Your copy should match the records below word for word and contain no pictures.

Data in this exercise START

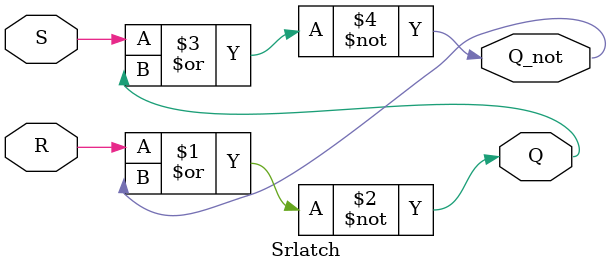
<source format=v>
`timescale 1ns / 1ps


module Srlatch(
    input wire S, R,
    output wire Q, Q_not);

    assign Q     = ~(R | Q_not);
    assign Q_not = ~(S | Q);
endmodule

</source>
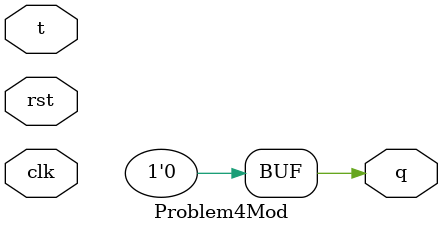
<source format=v>
`timescale 1ns / 1ps

module Problem4Mod(
    input clk,
    input t,
    input rst,
    output reg q
    );
    
    always @(rst)
    begin
        q=0;
    end
    
    always @(posedge clk)
    begin
        if (rst)
        begin
            q=0;
        end
        
        else
        begin
            if(t) q=~q;
        end
    end
    
endmodule

</source>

Data in this exercise END

▸ Output of the exercise:
<source format=v>
`timescale 1ns / 1ps


module Srlatch(
    input wire S, R,
    output wire Q, Q_not);

    assign Q     = ~(R | Q_not);
    assign Q_not = ~(S | Q);
endmodule

</source>
<source format=v>
`timescale 1ns / 1ps

module Problem4Mod(
    input clk,
    input t,
    input rst,
    output reg q
    );
    
    always @(rst)
    begin
        q=0;
    end
    
    always @(posedge clk)
    begin
        if (rst)
        begin
            q=0;
        end
        
        else
        begin
            if(t) q=~q;
        end
    end
    
endmodule

</source>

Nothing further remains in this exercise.